Adapted from this answer. The linked answer shows how to compute distance between each row and some fixed value for longitude/latitude - my adaptation allows it to work for your case.
First, get all the values you need on the same row using shift
:
df['lon2'] = df['lon'].shift(-1)
df['lat2'] = df['lat'].shift(-1)
Giving:
id lat lon lat2 lon2
0 1 NaN NaN 40.121 23.749
1 1 40.121 23.749 -56.154 -39.572
2 1 -56.154 -39.572 21.908 17.537
3 1 21.908 17.537 31.221 -36.186
4 1 31.221 -36.186 -56.655 0.016
5 1 -56.655 0.016 NaN NaN
6 2 NaN NaN -36.438 14.874
7 2 -36.438 14.874 -21.422 81.271
8 2 -21.422 81.271 43.961 -95.551
9 2 43.961 -95.551 NaN NaN
10 3 NaN NaN 79.821 -56.781
11 3 79.821 -56.781 NaN NaN
Then define function for distance calculation:
from numpy import cos, sin, arcsin, sqrt
from math import radians
def haversine(row):
lon1 = row['lon']
lat1 = row['lat']
lon2 = row['lon2']
lat2 = row['lat2']
lon1, lat1, lon2, lat2 = map(radians, [lon1, lat1, lon2, lat2])
dlon = lon2 - lon1
dlat = lat2 - lat1
a = sin(dlat/2)**2 + cos(lat1) * cos(lat2) * sin(dlon/2)**2
c = 2 * arcsin(sqrt(a))
km = 6367 * c
return km
And apply it to your data using apply
:
df['distance'] = df.apply(haversine, axis=1)
Giving:
id lat lon lat2 lon2 distance
0 1 NaN NaN 40.121 23.749 NaN
1 1 40.121 23.749 -56.154 -39.572 12237.017692
2 1 -56.154 -39.572 21.908 17.537 10187.684397
3 1 21.908 17.537 31.221 -36.186 5387.540299
4 1 31.221 -36.186 -56.655 0.016 10343.267833
5 1 -56.655 0.016 NaN NaN NaN
6 2 NaN NaN -36.438 14.874 NaN
7 2 -36.438 14.874 -21.422 81.271 6543.302199
8 2 -21.422 81.271 43.961 -95.551 17480.809345
9 2 43.961 -95.551 NaN NaN NaN
10 3 NaN NaN 79.821 -56.781 NaN
11 3 79.821 -56.781 NaN NaN NaN
Which I believe shows the results you are looking for (I tested the first one and it seems to be correct).

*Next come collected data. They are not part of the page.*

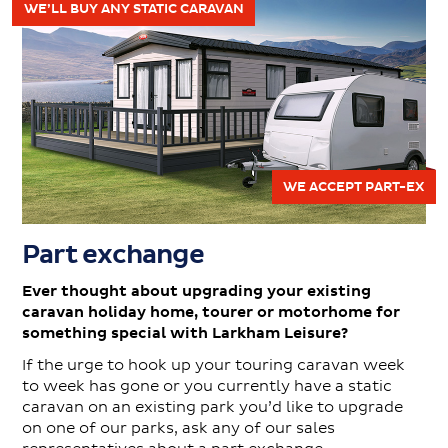
WE’LL BUY ANY STATIC CARAVAN
WE ACCEPT PART-EX
Part exchange
Ever thought about upgrading your existing
caravan holiday home, tourer or motorhome for
something special with Larkham Leisure?
If the urge to hook up your touring caravan week
to week has gone or you currently have a static
caravan on an existing park you’d like to upgrade
on one of our parks, ask any of our sales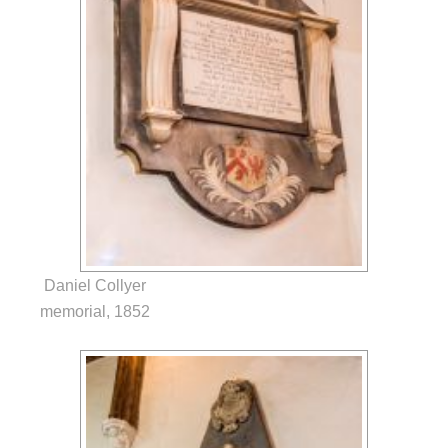
Daniel Collyer
memorial, 1852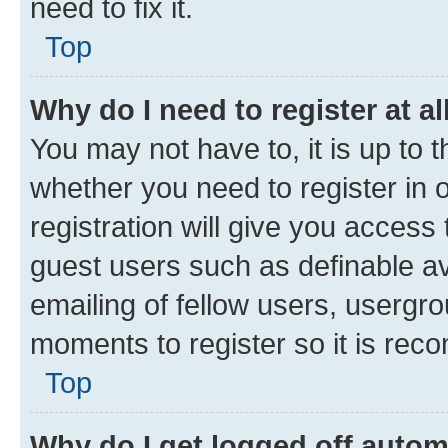
need to fix it.
Top
Why do I need to register at al
You may not have to, it is up to 
whether you need to register in
registration will give you access 
guest users such as definable a
emailing of fellow users, usergro
moments to register so it is re
Top
Why do I get logged off autom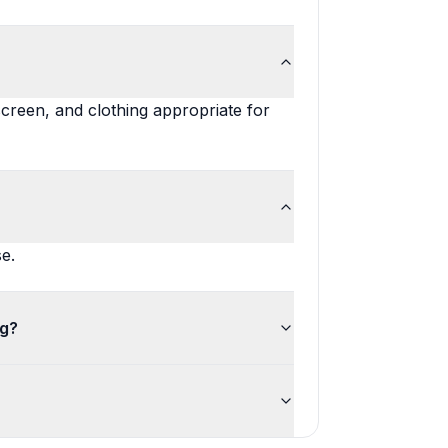
screen, and clothing appropriate for
e.
ng?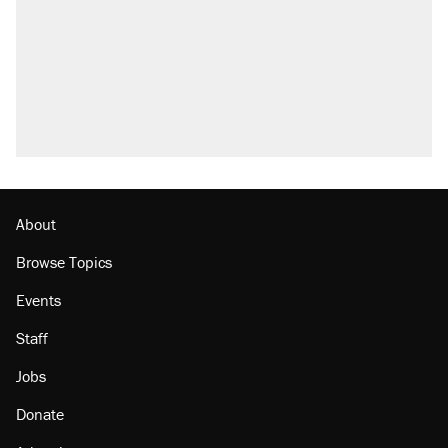
About
Browse Topics
Events
Staff
Jobs
Donate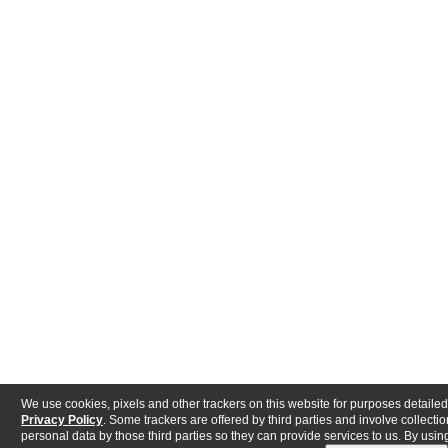
We use cookies, pixels and other trackers on this website for purposes detailed
Privacy Policy
. Some trackers are offered by third parties and involve collectio
personal data by those third parties so they can provide services to us. By using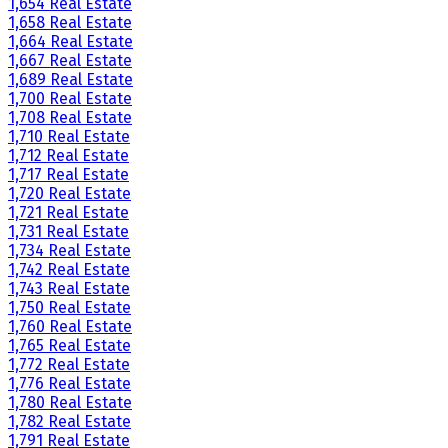
1,654 Real Estate
1,658 Real Estate
1,664 Real Estate
1,667 Real Estate
1,689 Real Estate
1,700 Real Estate
1,708 Real Estate
1,710 Real Estate
1,712 Real Estate
1,717 Real Estate
1,720 Real Estate
1,721 Real Estate
1,731 Real Estate
1,734 Real Estate
1,742 Real Estate
1,743 Real Estate
1,750 Real Estate
1,760 Real Estate
1,765 Real Estate
1,772 Real Estate
1,776 Real Estate
1,780 Real Estate
1,782 Real Estate
1,791 Real Estate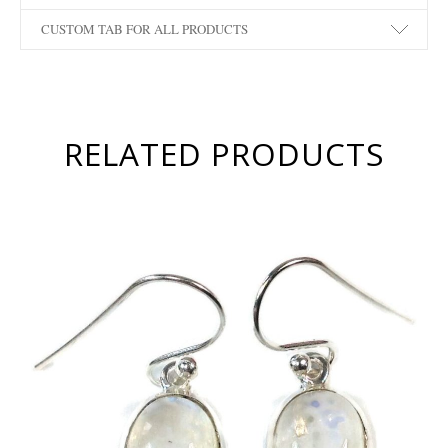
CUSTOM TAB FOR ALL PRODUCTS
RELATED PRODUCTS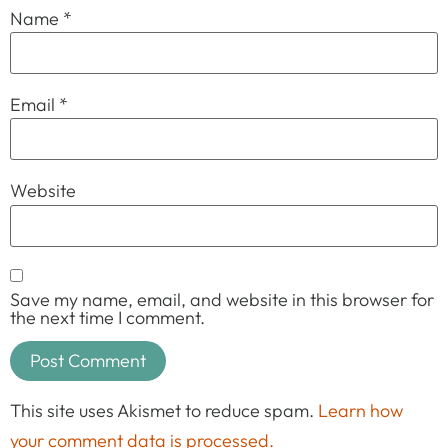
Name
*
Email
*
Website
Save my name, email, and website in this browser for
the next time I comment.
This site uses Akismet to reduce spam.
Learn how
your comment data is processed.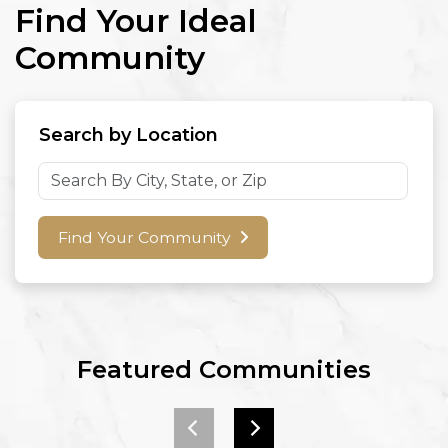
Find Your Ideal
Community
Search by Location
Find Your Community
Featured Communities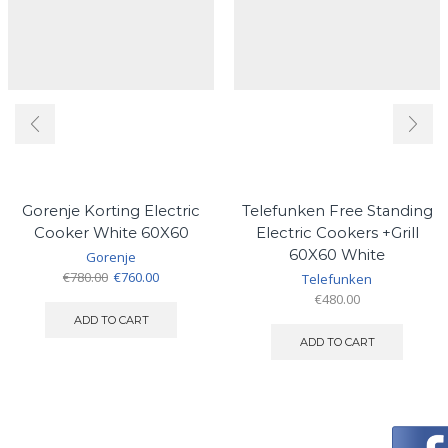
Gorenje Korting Electric
Telefunken Free Standing
Cooker White 60X60
Electric Cookers +Grill
60X60 White
Gorenje
Original
Current
€
780.00
€
760.00
Telefunken
price
price
€
480.00
was:
is:
ADD TO CART
€780.00.
€760.00.
ADD TO CART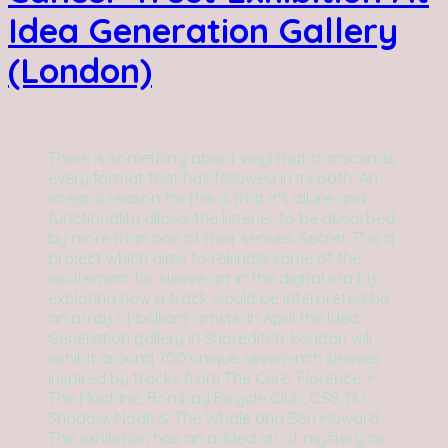
Idea Generation Gallery
(London)
There is something about vinyl that transcends
every format that has followed in its path. An
integral reason for this is that it's allure and
functionality allows the listener to be absorbed
by more than one of their senses. Secret 7" is a
project which aims to rekindle some of the
excitement for sleeve art in the digital era by
exploring how a track would be interpreted by
an array of brilliant artists. In April the Idea
Generation gallery in Shoreditch, London will
exhibit around 700 unique seven-inch sleeves
inspired by tracks from The Cure, Florence +
The Machine, Bombay Bicycle Club, CSS, DJ
Shadow, Noah & The Whale and Ben Howard.
The exhibition has an added air of mystery as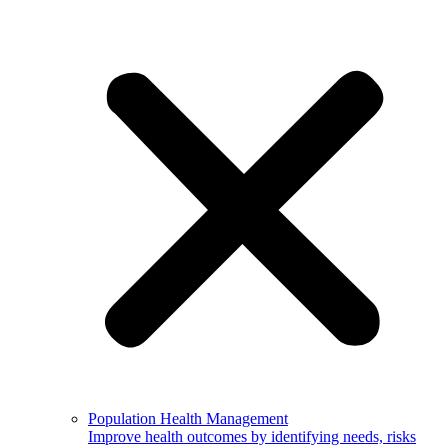
Population Health Management
Improve health outcomes by identifying needs, risks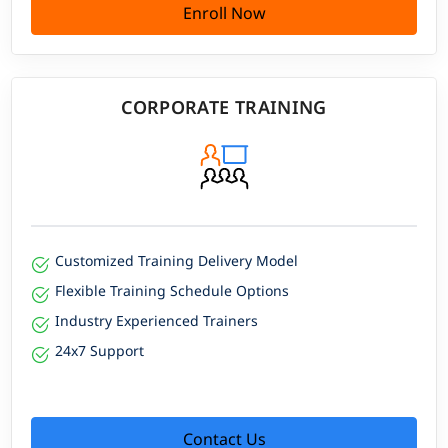
Enroll Now
CORPORATE TRAINING
Customized Training Delivery Model
Flexible Training Schedule Options
Industry Experienced Trainers
24x7 Support
Contact Us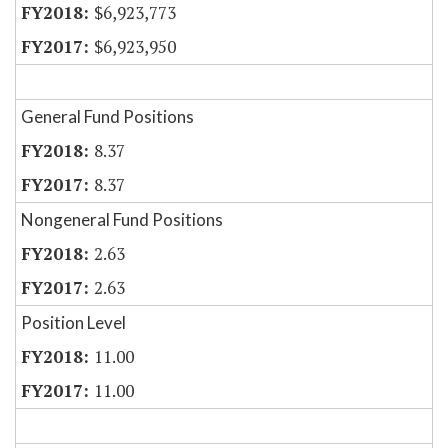
$6,923,773
$6,923,950
General Fund Positions
8.37
8.37
Nongeneral Fund Positions
2.63
2.63
Position Level
11.00
11.00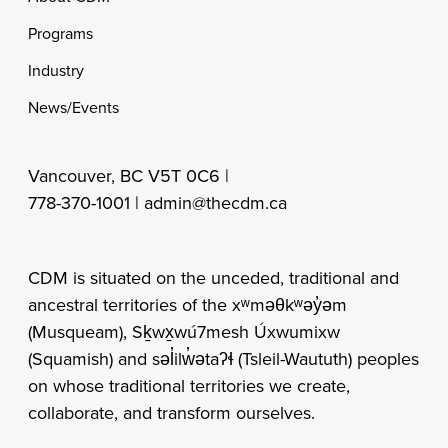
Programs
Industry
News/Events
Vancouver, BC V5T 0C6 |
778-370-1001 |
admin@thecdm.ca
CDM is situated on the unceded, traditional and
ancestral territories of the xʷməθkʷəy̓əm
(Musqueam), Sḵwx̱wú7mesh Úxwumixw
(Squamish) and səl̓ilw̓ətaʔɬ (Tsleil-Waututh) peoples
on whose traditional territories we create,
collaborate, and transform ourselves.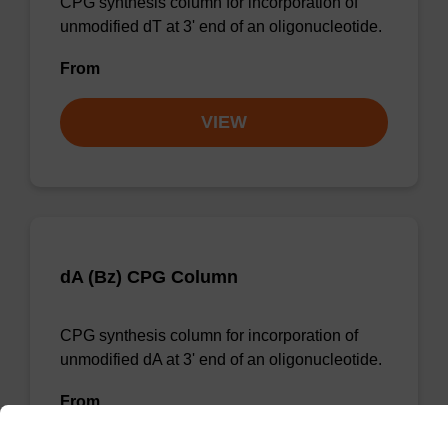
CPG synthesis column for incorporation of
unmodified dT at 3' end of an oligonucleotide.
From
VIEW
dA (Bz) CPG Column
CPG synthesis column for incorporation of
unmodified dA at 3' end of an oligonucleotide.
From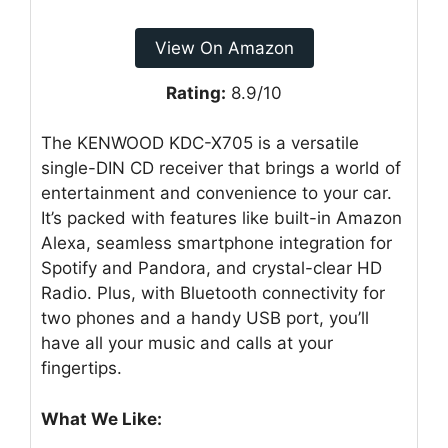
View On Amazon
Rating:
8.9/10
The KENWOOD KDC-X705 is a versatile
single-DIN CD receiver that brings a world of
entertainment and convenience to your car.
It’s packed with features like built-in Amazon
Alexa, seamless smartphone integration for
Spotify and Pandora, and crystal-clear HD
Radio. Plus, with Bluetooth connectivity for
two phones and a handy USB port, you’ll
have all your music and calls at your
fingertips.
What We Like: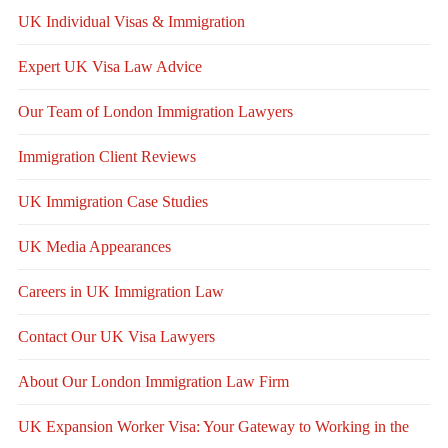
UK Individual Visas & Immigration
Expert UK Visa Law Advice
Our Team of London Immigration Lawyers
Immigration Client Reviews
UK Immigration Case Studies
UK Media Appearances
Careers in UK Immigration Law
Contact Our UK Visa Lawyers
About Our London Immigration Law Firm
UK Expansion Worker Visa: Your Gateway to Working in the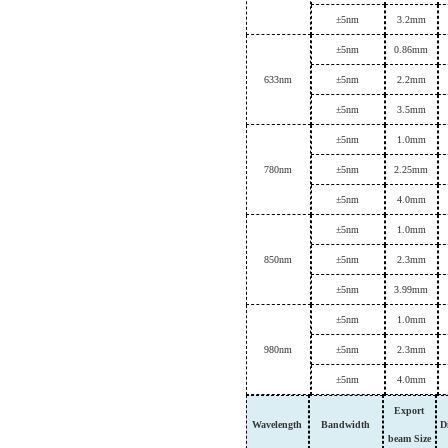
±
5nm
3.
2mm
±
5nm
0.86mm
633
nm
±
5nm
2.
2
mm
±
5nm
3.
5mm
±
5nm
1.0mm
780
nm
±
5nm
2.
25
mm
±
5nm
4.0mm
±
5nm
1.0mm
850
nm
±
5nm
2.
3
mm
±
5nm
3.99mm
±
5nm
1.0mm
980
nm
±
5nm
2.
3
mm
±
5nm
4.0mm
Export
Wavelength
B
andwidth
D
beam
Size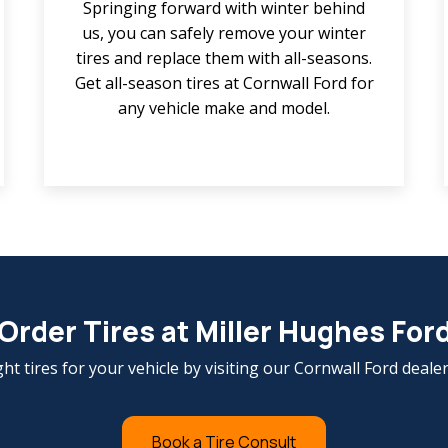
Springing forward with winter behind
us, you can safely remove your winter
tires and replace them with all-seasons.
Get all-season tires at Cornwall Ford for
any vehicle make and model.
Order Tires at Miller Hughes For
ght tires for your vehicle by visiting our Cornwall Ford deale
Book a Tire Consult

If you like, you can get rid of the two secondary lat/lon columns once the calculations are complete:
df.drop(['lat2', 'lon2'], axis=1, inplace=True)
I should note that this solution will not give you the fastest possible calculations. See the second half of the answer I linked for an exploration of how this can be improved if performance is top priority here, although it will need to be adapted.